Comment by Joker_vD

1 day ago

> Enough "Market for all the things" already..

See, there are two major flavours of pro-market attitudes. The first one is "if we allow many independent individuals to try their own approaches to a problem and let the people with "better" approach to personally profit from it handsomely and make them compete against each other in an environment with objective-ish judgement of "what is better" instead of "impress the (inevitably corruptible) officials to be judged victorious and awarded the fortunes", and also manually guard and regulate against several universally known ways to sabotage such competition, then we'll be able to channel human ingenuity into solving difficult to solve technical problems while also rewarding those who are able to come up with (and implement) such solutions with low overseeing overhead". Of course, such an attitude isn't strictly speaking "pro-market", it's been around since ancient times; hell, the USSR of all places had this attitude in spades until about the 70s or so.

The second one is "Nah, we don't have to try and think about anything ourselves, just let people fend for themselves, they'll figure it out, and it won't have any unforeseen bad side effects, why would it; markets are magical like that!" Yeah, about that...

Right, a market is a small tool of larger systems. That’s fine, hard to get right but can make systems better. Type two just seems to be the cargo culted everywhere..

  • I think it's actually not that hard to get right (or at least "right enough"), as evidenced by the fact that markets have successfully run the entire global economy for thousands of years with no central oversight and almost no regulation.

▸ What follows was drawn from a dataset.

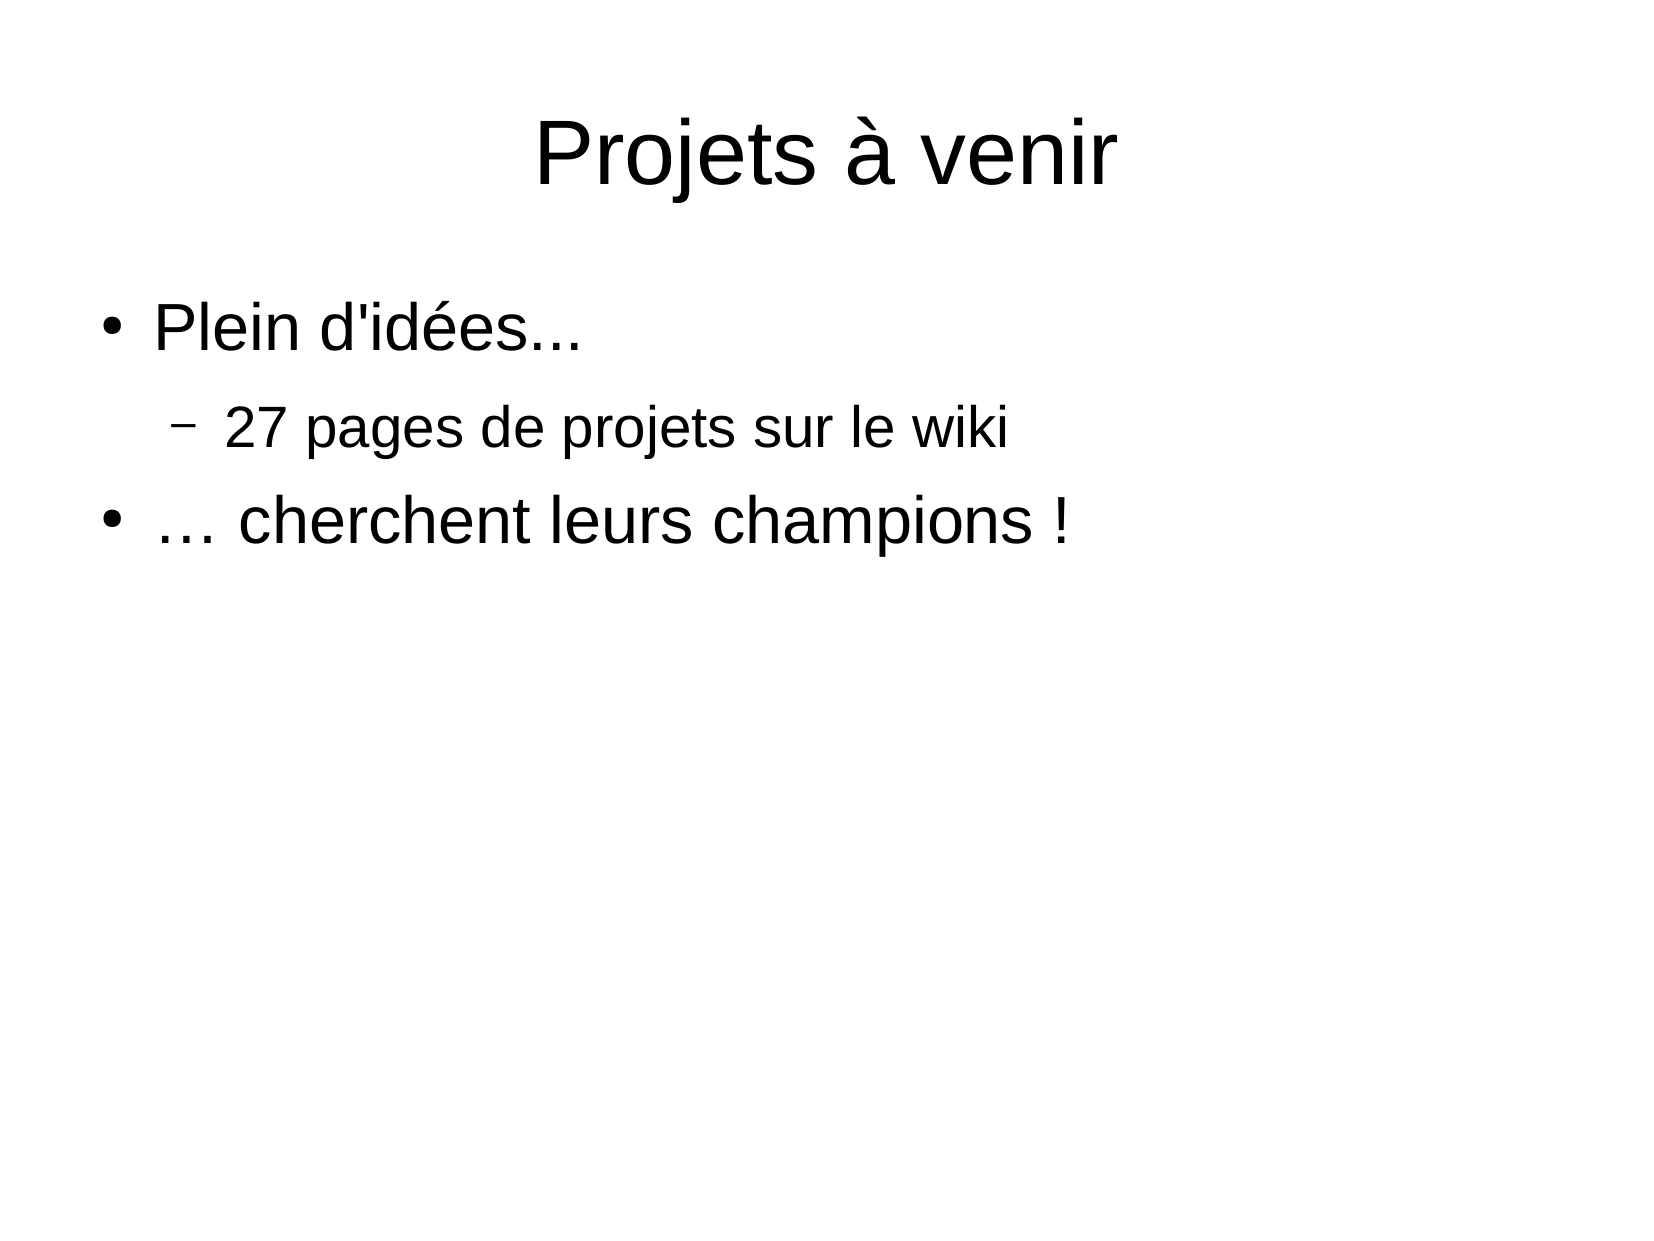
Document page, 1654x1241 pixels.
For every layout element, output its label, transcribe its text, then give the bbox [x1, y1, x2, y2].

list Plein d'idées... 27 pages de projets sur le wiki … cherchent leurs champions ! [82, 290, 1571, 1109]
title Projets à venir [82, 49, 1571, 257]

    Markets failures do happen, and when they do it can be helpful to have an external force step in to nudge the market back onto the rails. But even without such interventions they work remarkably well on balance.

    • > markets have successfully run the entire global economy for thousands of years

      Markets, as they are understood today, are more like about 300 years old, even less in some places. The bulk of world economy has been sustenance farming for most of the human history, with some communal mutual help (based on favours and mutual indebtedness) thrown in.

      > with no central oversight and almost no regulation

      Lol what? E.g. Roman Republic (and later empire) tightly regulated its markets, especially food trade, during all of its existence.